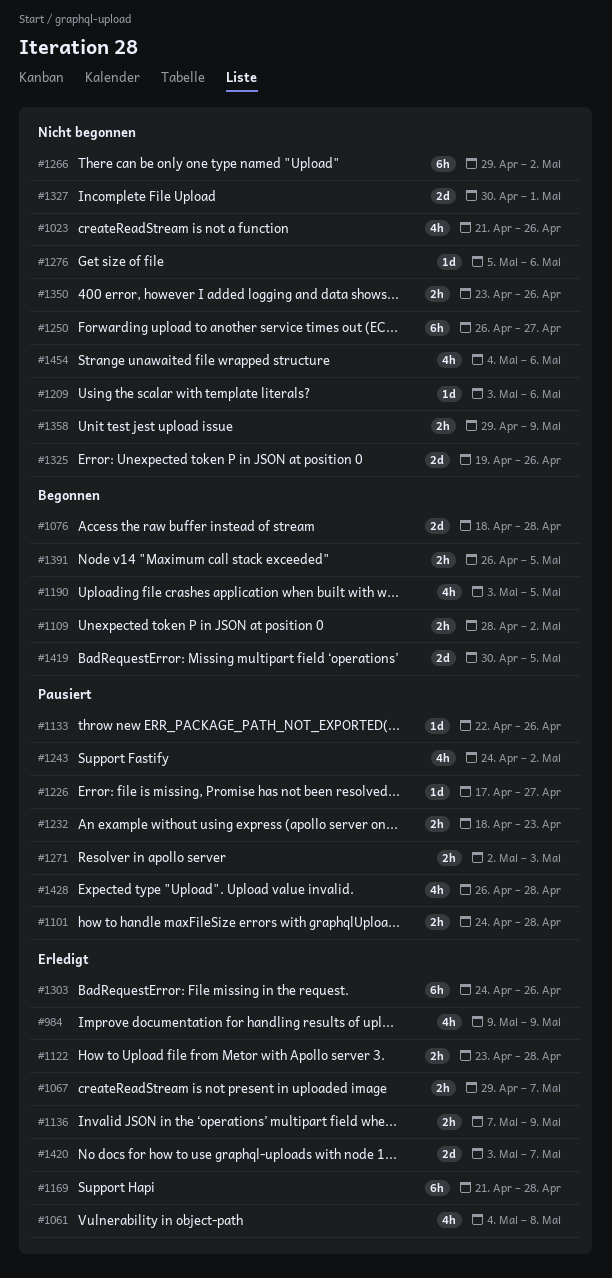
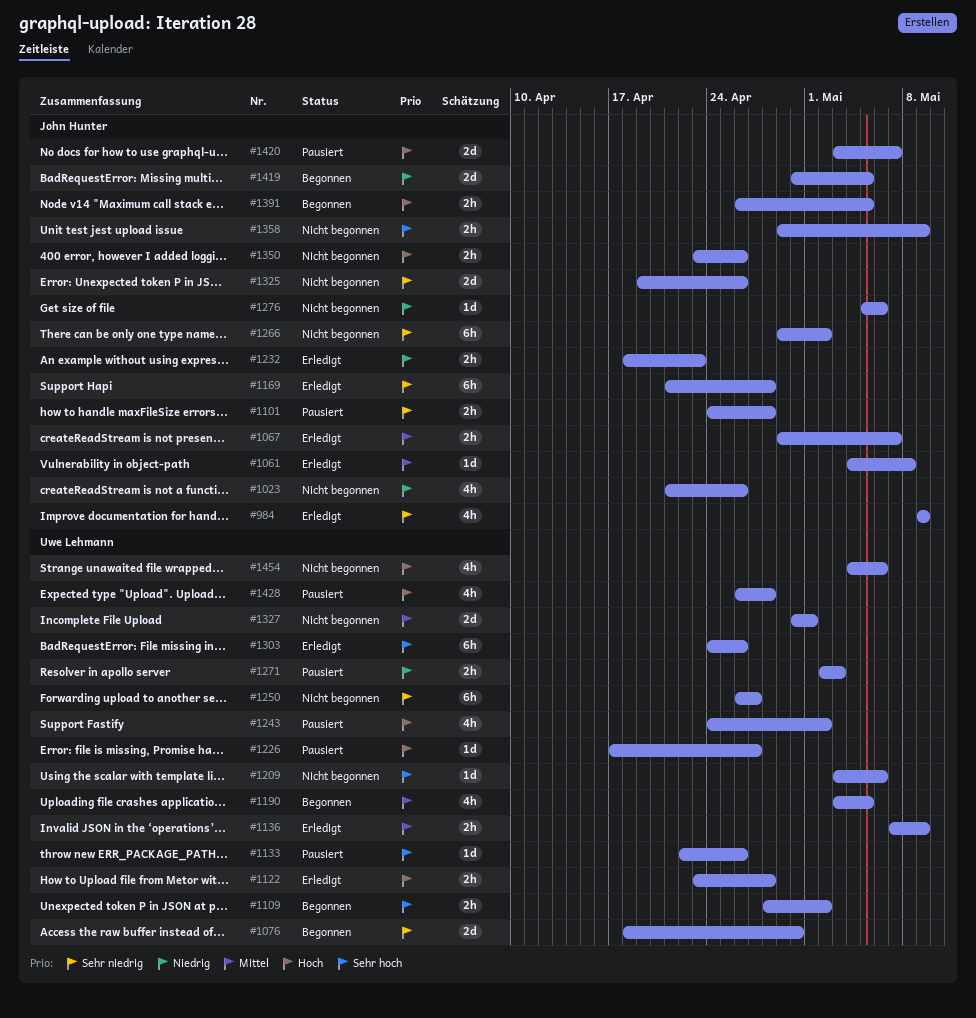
#1061, estimate: 4h -> 1d
#1076, due: Apr 28 -> Apr 30
#1232, status: Pausiert -> Erledigt
#1420, status: Erledigt -> Pausiert

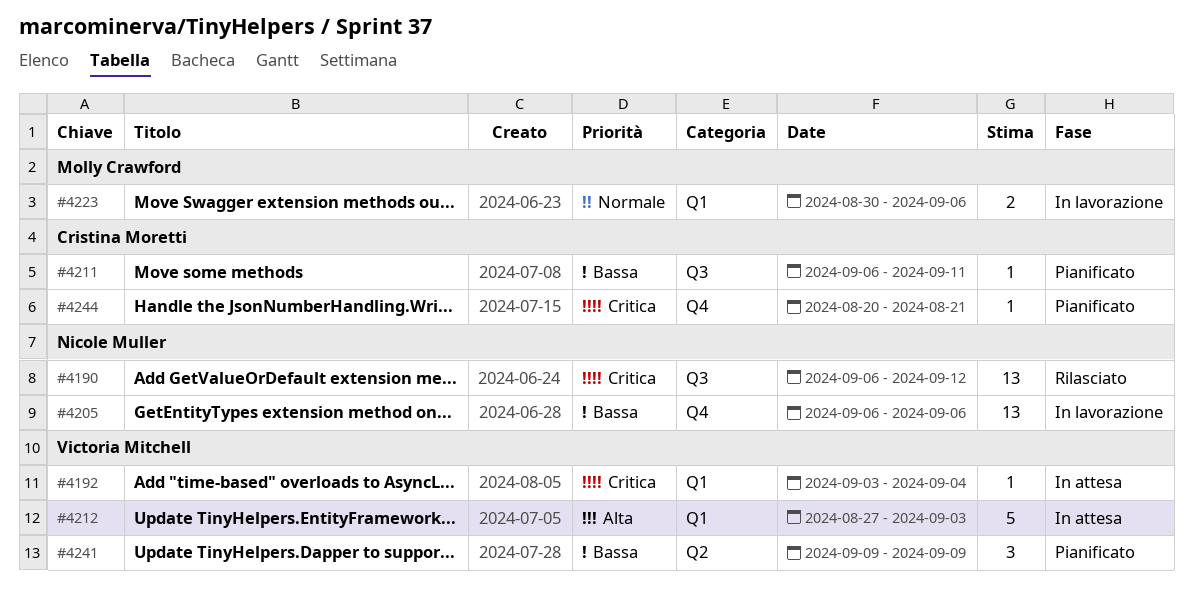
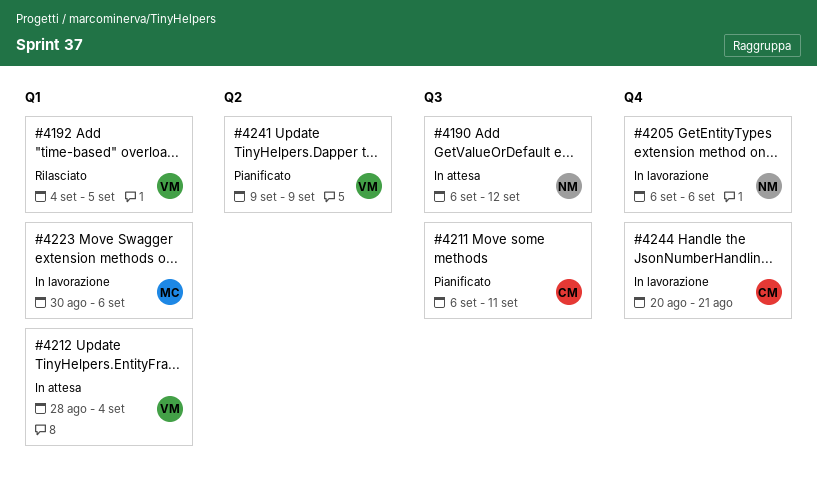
#4190, status: Rilasciato -> In attesa
#4192, status: In attesa -> Rilasciato
#4192, start: Sep 3 -> Sep 4
#4192, due: Sep 4 -> Sep 5
#4212, start: Aug 27 -> Aug 28
#4212, due: Sep 3 -> Sep 4
#4244, status: Pianificato -> In lavorazione

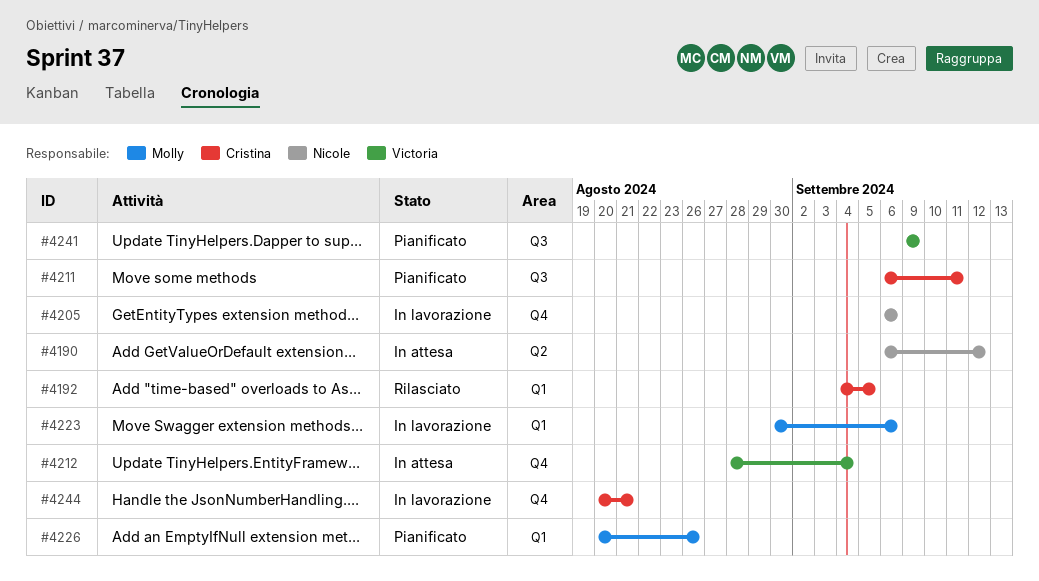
#4190, label: Q3 -> Q2
#4192, owner: Victoria -> Cristina
#4212, label: Q1 -> Q4
#4226: none -> present
#4241, label: Q2 -> Q3

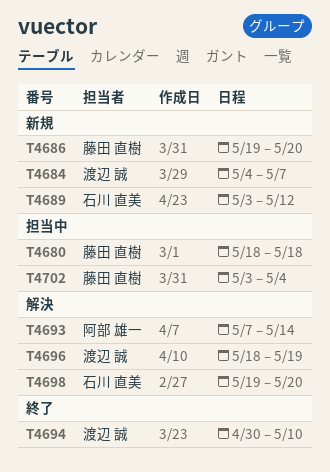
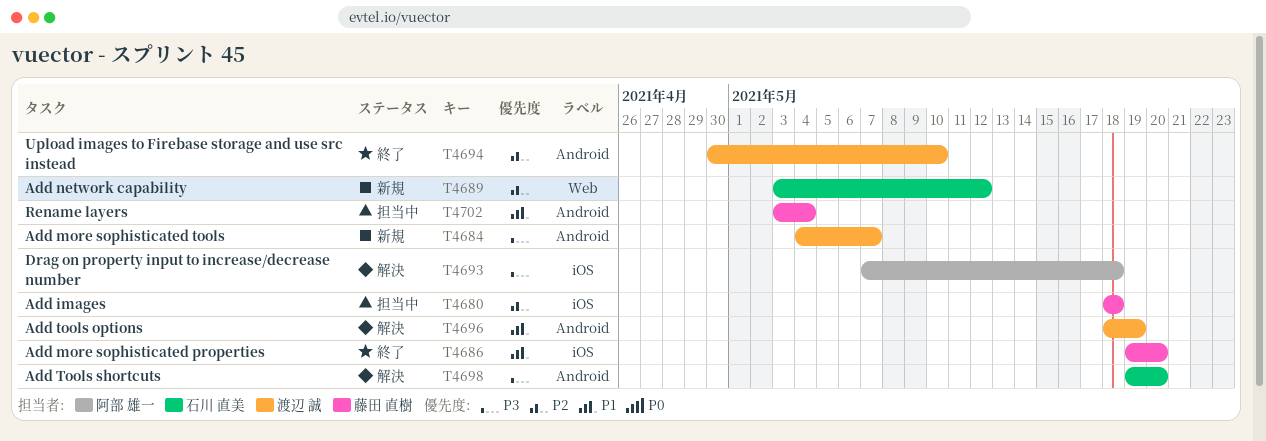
T4686, status: 新規 -> 終了
T4693, due: May 14 -> May 18

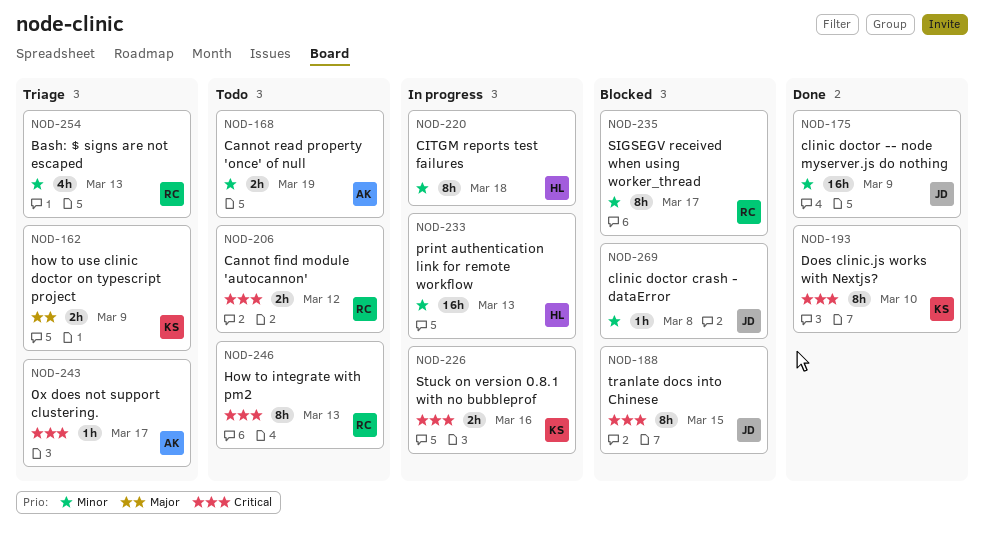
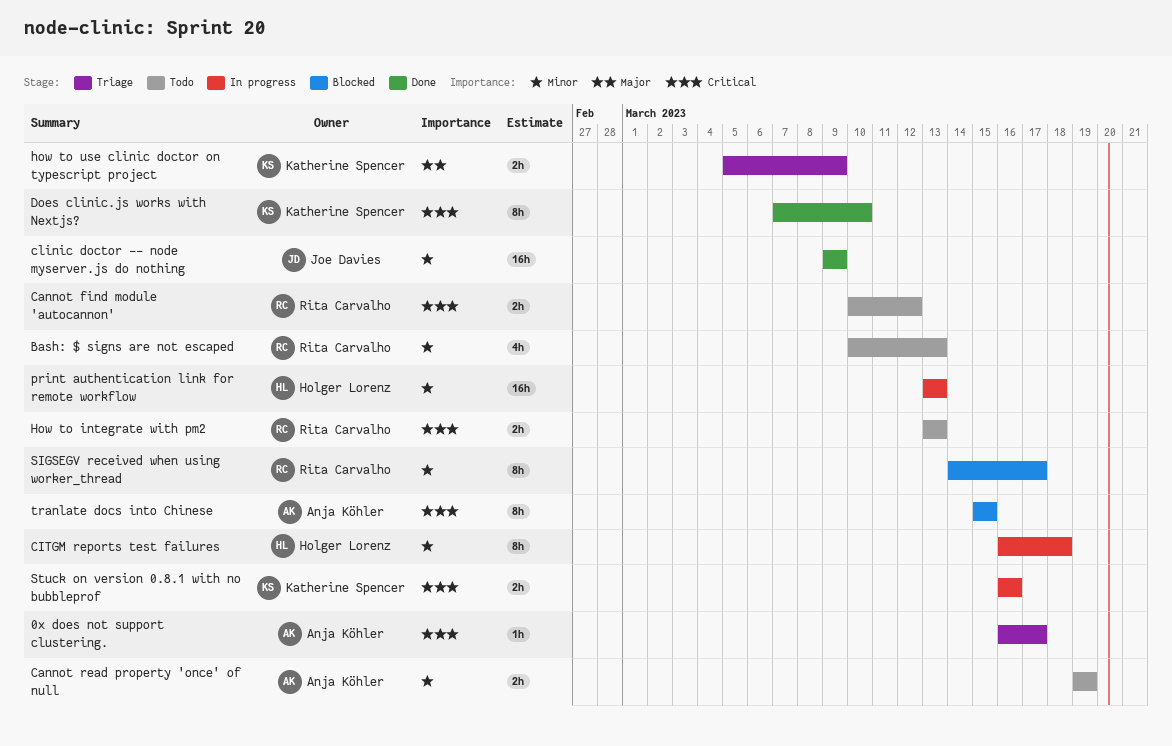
Bash: $ signs are not escaped, status: Triage -> Todo
clinic doctor crash - dataError: present -> none
How to integrate with pm2, estimate: 8h -> 2h
tranlate docs into Chinese, owner: Joe Davies -> Anja Köhler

§ **TO-DO ITEM**: Only the lines from the top of the material above down to the line bearing "#4192, due: Sep 4 -> Sep 5", that line included, should be set down exactly; no pictures.

§ **RESPONSE AREA**:
#1061, estimate: 4h -> 1d
#1076, due: Apr 28 -> Apr 30
#1232, status: Pausiert -> Erledigt
#1420, status: Erledigt -> Pausiert

#4190, status: Rilasciato -> In attesa
#4192, status: In attesa -> Rilasciato
#4192, start: Sep 3 -> Sep 4
#4192, due: Sep 4 -> Sep 5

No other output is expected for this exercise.